Categories

Accueil du site > 49. Nos chroniques > 50. Chronique de Jacques NÉSI > VERS UN CHANGEMENT DE REGIME POLITIQUE EN HAITI ?

VERS UN CHANGEMENT DE REGIME POLITIQUE EN HAITI ?

dimanche 27 avril 2014, par Jacques Nési, Kònlanbi

Les élites dirigeantes d’Haïti semblent partager une ligne commune : celle d’engager le pays dans une crise permanente. Alors que quelques partis politiques, toutes tendances confondues, ont conclu il y a quelques semaines,à un accord ayant abouti à la formation d’un nouveau gouvernement, le pays s’engage dans une nouvelle impasse. Mal engagées, les négociations d’El Rancho, pour n’avoir défini un consensus qu’autour de la répartition des postes ministériels, n’ont pas été à la hauteur des espoirs que certains, par excès de réalisme ou péché de naïveté, ont investi dans la capacité spontanée des acteurs à penser, une fois , à l’intérêt général. Ce serait mal connaitre les acteurs politiques d’Haïti, novices ou chevronnés, qui ne sont obnubilés que par la quête d’accumulation matérielle, financière, quitte à obérer les perspectives d’avenir d’Haïti.

Cette semaine a donné l’occasion au parlement d’enfoncer le président de la république accusé d’avoir violé la constitution de 1987 amendée, en matière de nomination du premier ministre. Le sénat reproche au président de la république d’avoir formé un gouvernement sans l’avis du parlement. Ainsi, le gouvernement haïtien est une autorité illégitime. Le dictionnaire français Alain Rey définit l’adjectif illégitime comme l’autorité « qui ne remplit pas les conditions requises par la loi, le droit », c’est-à-dire, une autorité qui n’est pas juste, qui n’est pas fondée. En matière de nomination du premier ministre, c’est la constitution, rien d’autre que la Constitution, qui impose ses règles de droit. Toute violation de ces règles conduit le gouvernement au courroux du parlement, constitutionnalisé au moyen du vote de censure.Ainsi, on peut se demander si le gouvernement a appliqué les règles prévues.

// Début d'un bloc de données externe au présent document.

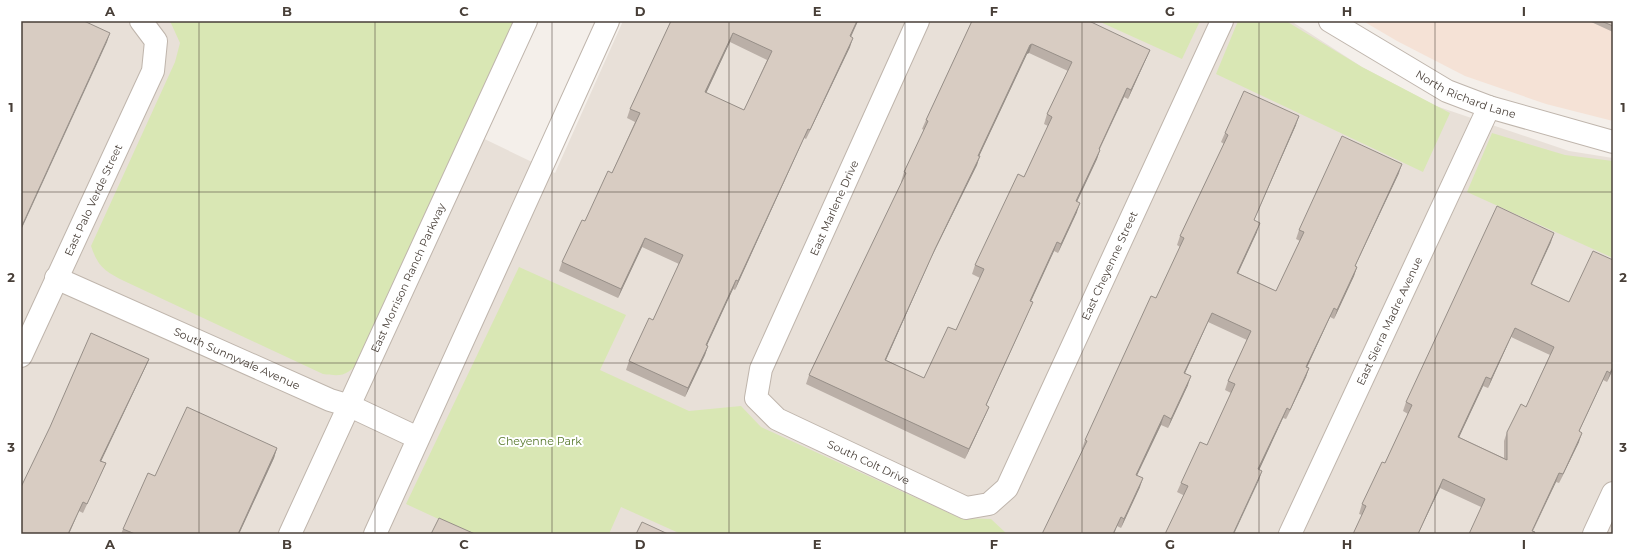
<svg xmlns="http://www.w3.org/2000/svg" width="1634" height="555" viewBox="0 0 1634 555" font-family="Montserrat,sans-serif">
  <rect width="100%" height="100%" fill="#f4efea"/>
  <path fill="#e8e0d8" d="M21,21H239L555,173L623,21H1291L1362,67L1436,106L1569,151L1613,158V534H21Z"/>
  <path fill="#f5e2d6" d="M1363,21H1613V121L1546,104L1465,76L1397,41Z"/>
  <g fill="#d9e7b4">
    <path d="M170,21H516L361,360C347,375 344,377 323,374L122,280C103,270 98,266 91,246L175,62L180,43Z"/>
    <path d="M1098,21H1200L1182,59Z"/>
    <path d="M1238,21H1286L1362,67L1450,113L1423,172L1216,74Z"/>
    <path d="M1492,133L1565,155L1613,161V258L1467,192Z"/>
    <path d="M519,267L626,315L600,370L689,411L741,406L761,427L960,518L991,519L1007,534H681L621,507L609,534H471L406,504Z"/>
  </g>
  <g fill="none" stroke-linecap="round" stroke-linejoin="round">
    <g stroke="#bfb5ac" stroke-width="24">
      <g id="minor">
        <path id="s1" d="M918,21L761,369L756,398L777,419L966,508L989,504L1007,488L1222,21"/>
        <path id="s2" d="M1330,21L1447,91L1489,107L1613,142"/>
        <path id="s3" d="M56,278L330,400L350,406L418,438"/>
        <path id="s4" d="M21,356L153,71L156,41L141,21"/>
        <path id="s5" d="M1290,534L1489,107"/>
        <path d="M1594,534L1613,493"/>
      </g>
    </g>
    <g stroke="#bfb5ac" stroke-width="24">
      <g id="tertiary">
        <path id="s6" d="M290,534L526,21"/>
        <path d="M375,534L608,21"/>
      </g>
    </g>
    <use href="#minor" stroke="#fff" stroke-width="22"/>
    <use href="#tertiary" stroke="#fff" stroke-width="22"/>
  </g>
  <g fill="#baafa7" fill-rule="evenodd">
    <path d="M671,21H858L851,37L850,47L806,139L804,138L735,290L733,289L707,345L708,346L705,355L685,397L626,370L629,361L653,320L679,264L642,247L618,298L559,271L562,262L612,173L635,122L627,118L630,109ZM730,42L767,60L744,110L706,93Z"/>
    <path d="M972,21L1150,50L1146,59L1128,99L1124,97L1100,149V150L1097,159L1077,202V212L1058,253L1054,251L1031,301L1029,311L986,406L989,407L985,416L965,459L806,384L809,375L902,182H901L904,172L924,130L922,129L926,120ZM1029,53L1068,71L1047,114L1044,124L1048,126L1024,177L975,265L972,274L980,278L956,330L924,378L886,360L931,258L977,165L979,156L1027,54Z"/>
    <path d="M1589,21H1613V32Z"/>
    <path d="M1296,125L1254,220L1257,232L1238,273L1276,291L1300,241L1296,239L1299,230L1399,173L1355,266L1357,267L1354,276L1334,319L1330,317L1307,367L1309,368L1306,377L1286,419L1283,418L1259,470V480L1183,495L1177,492L1181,483L1207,445L1231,393L1225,390L1228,381L1247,340L1208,322L1185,373L1188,385L1168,428L1161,425L1137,475L1140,487L1121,528L1117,526L1083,450L1082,449L1085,440L1156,298L1180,247L1177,245L1180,236L1224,144L1221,142L1225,133Z"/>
    <path d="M1551,242L1532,284L1613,369L1607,382L1603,380L1579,431V442L1559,483L1556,482L1533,531L1440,488L1418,534H1353L1362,515L1359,514L1362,504L1385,463L1408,414L1403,411L1406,402ZM1511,337L1550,355L1526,407L1507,432L1504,441V458L1459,437L1483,386L1488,388Z"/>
    <path d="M149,359L145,368L101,461L106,463L102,472L83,513L79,511L21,534Z"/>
    <path d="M277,448L274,458L239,534H121L123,529L155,476Z"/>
  </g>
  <g fill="#978f88">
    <path d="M857,21H858L847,45L850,36Z"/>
    <path d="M110,33L107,42L21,230V228Z"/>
    <path d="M733,33L730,42L702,102L705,92Z"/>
    <path d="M853,38L850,47L806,139L810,130Z"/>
    <path d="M1032,44L1029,53L1027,54L975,165L978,156L1030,45Z"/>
    <path d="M1150,50L1146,59L1128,99L1131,90Z"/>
    <path d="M1127,88L1124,97L1095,158L1099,149Z"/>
    <path d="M1299,116L1296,125L1250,229L1254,220Z"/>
    <path d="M808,129L804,138L735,290L738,281Z"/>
    <path d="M1100,150L1097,159L1073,210L1076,201Z"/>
    <path d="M980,156L977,165L931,258L882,369L885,360L935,249Z"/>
    <path d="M1402,164L1399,173L1351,275L1355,266Z"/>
    <path d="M1080,203L1077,212L1058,253L1061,244Z"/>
    <path d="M1260,223L1257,232L1234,282L1237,273Z"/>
    <path d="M1554,233L1551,242L1527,293L1531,284Z"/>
    <path d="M645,238L642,247L618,298L621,289Z"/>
    <path d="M1057,242L1054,251L1027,310L1030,301Z"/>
    <path d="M1357,267L1354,276L1334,319L1337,310Z"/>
    <path d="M736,280L733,289L703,354L706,345Z"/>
    <path d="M1033,302L1029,311L982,414L986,405Z"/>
    <path d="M1334,308L1330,317L1303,376L1306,367Z"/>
    <path d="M1212,313L1208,322L1181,382L1184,373Z"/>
    <path d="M1515,328L1511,337L1488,388L1491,379Z"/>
    <path d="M708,346L705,355L685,397L688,388Z"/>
    <path d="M149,359L145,368L97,470L100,461Z"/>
    <path d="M1613,367V369L1607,382L1610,373Z"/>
    <path d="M1309,368L1306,377L1286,419L1290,410Z"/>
    <path d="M1607,371L1603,380L1575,440L1579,431Z"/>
    <path d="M1191,376L1188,385L1168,428L1171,419Z"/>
    <path d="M1486,377L1483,386L1455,446L1458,437Z"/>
    <path d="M989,407L985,416L965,459L969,449Z"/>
    <path d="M1287,408L1283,418L1255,479L1258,469Z"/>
    <path d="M1164,415L1161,425L1133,484L1136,475Z"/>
    <path d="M1582,433L1579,442L1559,483L1563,474Z"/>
    <path d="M277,448L274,458L239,534H238Z"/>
    <path d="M1262,471L1259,480L1234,534H1233Z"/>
    <path d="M1559,473L1556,482L1531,534Z"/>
    <path d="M1143,478L1140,487L1121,528L1124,519Z"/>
    <path d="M1443,479L1440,488L1418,534Z"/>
    <path d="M83,502L79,511L69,534H68Z"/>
    <path d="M1121,517L1117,526L1114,534H1113Z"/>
  </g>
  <g fill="#d8ccc2" stroke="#978f88" fill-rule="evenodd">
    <path d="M21,21H84L110,33L21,228Z"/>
    <path d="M671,21H857L850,36L853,38L810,130L808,129L738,281L736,280L706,345L708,346L688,388L629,361L649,318L653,320L683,255L645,238L621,289L562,262L582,220L585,221L608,171L612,173L640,113L630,109ZM733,33L772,51L744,110L705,92Z"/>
    <path d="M972,21H1089L1150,50L1131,90L1127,88L1099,149L1100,150L1076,201L1080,203L1061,244L1057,242L1030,301L1033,302L986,405L989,407L969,449L809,375L906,173L904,172L928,121L926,120ZM1032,44L1072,62L1047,114L1052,117L1024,177L1018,174L975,265L984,269L956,330L948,327L924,378L885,360L935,249L980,156H978L1030,45Z"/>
    <path d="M1601,21H1613V26Z"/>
    <path d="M1244,91L1299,116L1254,220L1260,223L1237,273L1276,291L1304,232L1299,230L1342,136L1402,164L1355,266L1357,267L1337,310L1334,308L1306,367L1309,368L1290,410L1287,408L1258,469L1262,471L1233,534H1165L1188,486L1181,483L1200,442L1207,445L1235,384L1228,381L1251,331L1212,313L1184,373L1191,376L1171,419L1164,415L1136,475L1143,478L1124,519L1121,517L1113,534H1042L1087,441L1085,440L1151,296L1156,298L1184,238L1180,236L1228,135L1225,133Z"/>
    <path d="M1497,206L1554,233L1531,284L1569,302L1593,251L1613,260V367L1610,373L1607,371L1579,431L1582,433L1563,474L1559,473L1532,531L1535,532L1534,534H1469L1485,499L1443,479L1418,534H1353L1366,506L1362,504L1382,462L1385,463L1412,405L1406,402ZM1515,328L1554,347L1526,407L1521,404L1507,432V460L1458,437L1486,377L1491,379Z"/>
    <path d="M91,333L149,359L100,461L106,463L87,504L83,502L68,534H21V487L50,427Z"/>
    <path d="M187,407L277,448L238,534H135L123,529L148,473L155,476Z"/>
    <path d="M439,518L475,534H431Z"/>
    <path d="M642,522L668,534H636Z"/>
  </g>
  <path fill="none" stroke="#483f38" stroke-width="1" stroke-opacity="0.55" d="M199,21V534M375,21V534M552,21V534M729,21V534M905,21V534M1082,21V534M1259,21V534M1435,21V534M21,192H1613M21,363H1613"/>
  <g text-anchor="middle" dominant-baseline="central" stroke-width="4" stroke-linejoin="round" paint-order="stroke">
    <g font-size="11" fill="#483f38" stroke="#fff">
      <text stroke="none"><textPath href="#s2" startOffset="155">North Richard Lane</textPath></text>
      <text stroke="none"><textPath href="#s4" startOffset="172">East Palo Verde Street</textPath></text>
      <text transform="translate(834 208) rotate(-66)">East Marlene Drive</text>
      <text stroke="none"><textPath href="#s1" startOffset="942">East Cheyenne Street</textPath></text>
      <text stroke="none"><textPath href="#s6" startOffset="282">East Morrison Ranch Parkway</textPath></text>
      <text stroke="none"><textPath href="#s5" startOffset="235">East Sierra Madre Avenue</textPath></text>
      <text stroke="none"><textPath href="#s3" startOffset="198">South Sunnyvale Avenue</textPath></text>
      <text stroke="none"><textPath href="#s1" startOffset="542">South Colt Drive</textPath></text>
    </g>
    <g font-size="11" fill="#57782c" stroke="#fff">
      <text x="540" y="441">Cheyenne Park</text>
    </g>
  </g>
  <rect width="1634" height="555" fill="none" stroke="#ffffff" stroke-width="44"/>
  <rect x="22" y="22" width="1590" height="511" fill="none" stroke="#483f38" stroke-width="1.5"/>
  <g font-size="13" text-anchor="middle" font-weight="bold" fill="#483f38">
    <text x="110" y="16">A</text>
    <text x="287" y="16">B</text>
    <text x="464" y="16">C</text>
    <text x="640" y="16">D</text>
    <text x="817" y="16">E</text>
    <text x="994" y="16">F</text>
    <text x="1170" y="16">G</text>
    <text x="1347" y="16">H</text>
    <text x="1524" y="16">I</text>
    <text x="11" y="112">1</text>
    <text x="1623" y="112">1</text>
    <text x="11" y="282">2</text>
    <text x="1623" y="282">2</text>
    <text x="11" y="452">3</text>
    <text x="1623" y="452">3</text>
    <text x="110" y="549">A</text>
    <text x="287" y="549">B</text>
    <text x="464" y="549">C</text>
    <text x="640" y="549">D</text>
    <text x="817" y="549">E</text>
    <text x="994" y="549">F</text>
    <text x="1170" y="549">G</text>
    <text x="1347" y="549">H</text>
    <text x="1524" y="549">I</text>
  </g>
</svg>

L’article 158 de la Constitution de 1987 amendée précise que « le premier ministre en accord avec le président choisit les membres de son Cabinet ministériel et se présente devant le Parlement afin d’obtenir un vote de confiance sur sa déclaration de politique générale. » A l’analyse, il apparait que le pouvoir de nommer un premier ministre est un pouvoir propre du président de la République qu’il partage avec le Premier ministre. Il y a les normes juridiques et la pratique. Et très souvent c’est la pratique qui consolide et renforce les règles. Le premier ministre, dans la pratique, n’impose pas les ministres au président de la République. Si le président de la république fait confiance à son premier ministre, il lui laisse la latitude de lui proposer les membres du gouvernement. Si le premier ministre et le président de la République sont en symbiose, comme c’est le cas aujourd’ hui en Haïti. Les choix sont opérés et entérinés par M.Lamothe et M.Martely dans un compromis qui renforce et assoit davantage leur maitrise du pouvoir. Les deux acteurs ne prennent pas de risques par l’affectation à des postes où ils ont des responsabilités particulières des hommes et femmes qu’ils ne connaissent pas. On ne gouverne qu’avec ses amis. La présence d’intrus dans ce dispositif est maitrisée par les deux hommes, Martelly et Lamothe qui s’entendent comme deux larrons en foire.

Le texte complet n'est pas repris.